The comorbidities associated with PPR diagnosed most frequently in our study were hypertension without complications, diabetes, and congestive heart failure. Previous reports have indicated that patients who were readmitted either early or later seemed to have higher frequencies of hypertension, atrial fibrillation, cerebrovascular disease, and diabetes as prior comorbidity conditions10,11. To decrease the risk of short-term PPR after discharge, our results showed that older patients, stroke type (ICH), CCI level of 4–6 and 7+, either moderate or severe SSI, and patients treated at regional, public or private, and hospitals in less urbanized areas are the groups most likely to experience a first-ever stroke, which suggest that adequate discharge planning must be provided for the first month after these patients are discharged. Although a previous study indicated that readmission reduction initiatives might not be highly effective for patients who are socioeconomically disadvantaged41, we found that more attention should be given to median-income patients to decrease readmission rates.

An important finding was that the ORs of long-term PPR vs. no readmission showed a decreasing trend. We believe that this is attributable to Taiwan’s implementation in 2014 of the national health insurance post-acute care (PAC) program for first-ever stroke patients. Patients who qualify for the PAC can receive intensive rehabilitation and integrated care within the treatment period. The PAC plan proposes to improve the incentives and review of discharge care for stroke patients in these hospitals. We suspect that the sudden drop in PPR and non-PPR readmission in 2018 might be due to the government expansion of the long-term care plan-LTC 2.0 in 2017, which encourages hospitals to provide more discharge plan services and offer more home-based medical care to the patients. The LTC-2.0 may benefit the care of stroke patients and decrease readmission. We suggest further research to verify this relationship.

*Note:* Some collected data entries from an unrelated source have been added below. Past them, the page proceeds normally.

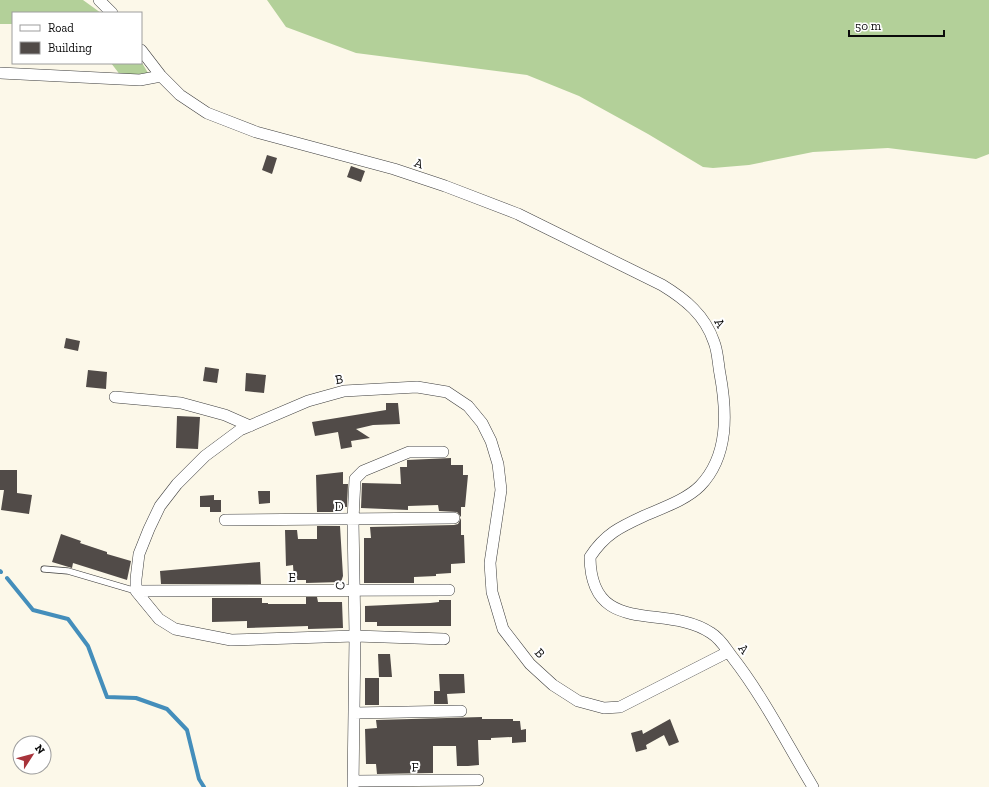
<svg xmlns="http://www.w3.org/2000/svg" width="989" height="787" font-family="'Zilla Slab',serif">
  <style>
    .forest { fill: #b3d099 }
    .lines { fill: none; stroke-linecap: round; stroke-linejoin: round }
    .stream { stroke: #448ebb; stroke-width: 4 }
    .building { fill: #514b48 }
    .service-casing { stroke: #3d3d3d; stroke-width: 7 }
    .minor-casing { stroke: #3d3d3d; stroke-width: 12 }
    .service { stroke: #fff; stroke-width: 5.5 }
    .minor { stroke: #fff; stroke-width: 11 }
    .labels { text-anchor: middle; dominant-baseline: central; stroke-width: 4; stroke-linejoin: round; paint-order: stroke }
    .street-label { font-size: 13px; fill: #0a0a0a; stroke: #fff }
  </style>
  <rect width="100%" height="100%" fill="#fcf8e9"/>
  <path class="forest" d="M 0,0 L 83,0 L 101,13 L 13,13 L 13,24 L 0,24 Z
    M 267,0 L 989,0 L 989,154 L 976,159 L 888,148 L 813,152 L 749,165 L 713,168 L 703,167 L 648,134 L 579,96 L 527,75 L 356,53 L 286,27 Z
    M 141,61 L 148,73 L 121,76 L 111,63 L 141,63 Z"/>
  <g class="lines">
    <path class="stream" d="M 0,571 L 1,572
      M 7,578 L 33,610 L 68,619 L 88,646 L 107,697 L 136,698 L 167,709 L 187,730 L 199,779 L 204,787"/>
  </g>
  <path class="building" d="M 267,155 L 277,158 L 272,174 L 262,170 Z
    M 351,166 L 365,171 L 361,182 L 347,177 Z
    M 66,338 L 80,341 L 78,351 L 64,348 Z
    M 205,367 L 219,369 L 217,383 L 203,381 Z
    M 88,370 L 107,372 L 106,389 L 86,387 Z
    M 246,373 L 266,375 L 264,393 L 245,391 Z
    M 386,403 L 398,403 L 400,424 L 373,425 L 356,429 L 370,438 L 351,441 L 352,447 L 341,449 L 338,432 L 315,436 L 312,422 L 386,410 Z
    M 177,416 L 200,417 L 198,449 L 176,448 Z
    M 451,458 L 451,465 L 463,465 L 463,475 L 468,475 L 465,507 L 461,507 L 461,517 L 457,512 L 439,511 L 438,505 L 408,506 L 408,510 L 361,508 L 362,483 L 401,484 L 400,467 L 407,467 L 407,460 Z
    M 0,470 L 17,470 L 17,493 L 32,495 L 29,514 L 1,510 L 4,490 L 0,490 Z
    M 343,472 L 343,484 L 348,484 L 347,507 L 344,507 L 344,510 L 339,510 L 339,512 L 317,512 L 316,475 Z
    M 258,491 L 270,491 L 270,503 L 259,504 Z
    M 214,495 L 214,500 L 221,500 L 221,512 L 210,512 L 210,507 L 200,507 L 200,496 Z
    M 461,518 L 461,535 L 464,535 L 465,563 L 451,564 L 451,573 L 436,574 L 436,576 L 414,577 L 414,583 L 364,583 L 364,538 L 371,538 L 370,527 L 454,525 L 458,524 Z
    M 317,526 L 340,526 L 343,576 L 341,582 L 306,583 L 306,580 L 294,580 L 293,565 L 286,566 L 285,530 L 297,530 L 298,539 L 317,539 Z
    M 61,534 L 81,541 L 80,543 L 107,552 L 107,554 L 131,561 L 127,580 L 73,563 L 72,568 L 52,562 Z
    M 260,562 L 261,584 L 161,584 L 160,571 Z
    M 306,597 L 317,597 L 318,602 L 342,602 L 343,628 L 308,629 L 308,626 L 247,628 L 247,621 L 212,622 L 212,598 L 262,598 L 262,603 L 268,603 L 268,604 L 306,604 Z
    M 439,600 L 451,600 L 451,626 L 377,626 L 377,622 L 365,622 L 365,606 L 430,603 L 439,602 Z
    M 378,654 L 390,654 L 392,677 L 379,677 Z
    M 439,674 L 464,674 L 465,693 L 447,694 L 448,704 L 434,704 L 434,691 L 440,691 Z
    M 365,678 L 379,678 L 379,705 L 365,705 Z
    M 482,717 L 482,719 L 513,719 L 513,721 L 520,721 L 521,730 L 526,729 L 526,742 L 512,743 L 512,737 L 491,738 L 491,740 L 478,740 L 479,765 L 468,766 L 457,766 L 456,746 L 433,746 L 433,773 L 377,774 L 376,764 L 366,764 L 365,729 L 377,728 L 376,720 Z
    M 670,719 L 679,742 L 669,746 L 664,735 L 646,745 L 647,749 L 636,752 L 631,733 L 642,730 L 643,734 Z"/>
  <g class="lines">
    <defs>
      <path id="service" d="M 44,569 L 68,571 L 136,591"/>
      <path id="minor" d="M 99,0 L 112,13
        M 141,50 L 161,76 L 180,95 L 207,113 L 256,132 L 394,169 L 445,186 L 518,214 L 662,285 C 685,299 705,315 714,342 C 718,352 718,364 720,374 C 727,412 729,456 700,486 C 686,500 662,508 644,516 C 620,527 605,534 590,557 C 591,639 666,602 711,633 C 721,639 726,649 733,658 C 764,698 787,744 813,787
        M 0,73 L 140,80 L 161,76
        M 115,397 L 181,403 L 225,415 L 250,426
        M 225,520 L 454,518
        M 136,591 L 449,590
        M 444,639 L 355,636 L 231,640 L 175,629 L 159,619 L 136,591 L 136,579 L 139,554 L 149,529 L 160,506 L 177,484 L 205,456 L 240,430 L 308,401 L 344,391 L 417,387 L 447,392 L 468,406 L 482,423 L 491,441 L 498,464 L 501,490 L 490,563 L 492,592 L 503,629 L 530,664 L 553,685 L 578,701 L 604,708 L 620,707 L 728,652
        M 354,713 L 461,711
        M 353,781 L 478,780
        M 353,787 L 355,636 L 353,520 L 355,479 L 363,471 L 409,452 L 443,452"/>
    </defs>
    <use href="#service" class="service-casing"/>
    <use href="#minor" class="minor-casing"/>
    <use href="#service" class="service"/>
    <use href="#minor" class="minor"/>
  </g>
  <g class="labels">
    <g class="street-label">
      <text transform="translate(419 163) rotate(19)">A</text>
      <text transform="translate(720 323) rotate(62)">A</text>
      <text transform="translate(339 379) rotate(-11)">B</text>
      <text x="339" y="506">D</text>
      <text x="292" y="577">E</text>
      <text transform="translate(340 586) rotate(-91)">C</text>
      <text transform="translate(744 649) rotate(53)">A</text>
      <text transform="translate(540 653) rotate(49)">B</text>
      <text transform="translate(415 767) rotate(-1)">F</text>
    </g>
  </g>
  <rect x="12" y="12" width="130" height="52" fill="#ffffff" stroke="#9d9d9d"/>
  <rect x="20" y="25" width="20" height="6" fill="#ffffff" stroke="#9d9d9d"/>
  <text x="48" y="32" font-size="12" fill="#0a0a0a">Road</text>
  <rect x="20" y="42" width="20" height="12" fill="#514b48" stroke="#9d9d9d"/>
  <text x="48" y="52" font-size="12" fill="#0a0a0a">Building</text>
  <g transform="translate(32 755) rotate(54)"><circle r="19" fill="#ffffff" stroke="#9d9d9d"/>
  <path d="M0-3L7 15L0 10L-7 15Z" fill="#a8343b"/>
  <text y="-6" font-size="11" font-weight="bold" text-anchor="middle" fill="#0a0a0a">N</text>
  </g>
  <path d="M849 30v6h95v-6" fill="none" stroke="#0a0a0a" stroke-width="2"/>
  <text x="855" y="30" font-size="12" fill="#0a0a0a" stroke="#ffffff" stroke-width="3" paint-order="stroke">50 m</text>
</svg>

PPR events may be avoided and healthcare costs reduced by improving the quality of care during the index inpatient stay and the period immediately following discharge. As a consequence, our study suggests that specific groups of patients should be targeted for PPR intervention.

Limitations

This study has certain limitations. First, it was a retrospective cohort study with data derived from Taiwan’s National Health Insurance (NHI) claims database. Although we adopted rigorous definition of stroke to selection patients, overdiagnosis or underdiagnosis could not be overall excluded. In addition, data on certain important factors, such as patient behavioral characteristics, the process of care, and health-related quality of life could not be collected23. Nonetheless, compared to a hospital chart review database, the NHI claims database provides a population-based sample from a wide range of hospitals, as well as longitudinal follow-up information on readmission post-stroke. Second, the diagnosis codes’ accuracy was uncertain. Therefore, the results may be limited to patients who are hospitalized with a primary discharge diagnosis of stroke in Taiwan36. Third, identifying the risk of readmission may help with interventions to reduce readmissions. However, they cannot always be considered preventable, and readmission conditions such as the risk of deterioration of the chronic pulmonary disease, diabetes complications, heart failure, new stroke events, etc., cannot be eliminated entirely. Forth, Due to the data availability, we couldn’t include post-discharge death in our analysis. The results for the separate predictive model of death or potentially avoidable readmission may differ, and it is valuable for future researchers to explore it.

Conclusion

We suggest that hospital managers provide better discharge planning and post-discharge follow-up programs for these patients before and after discharge, as the combination is likely to reduce the number of PPR substantially.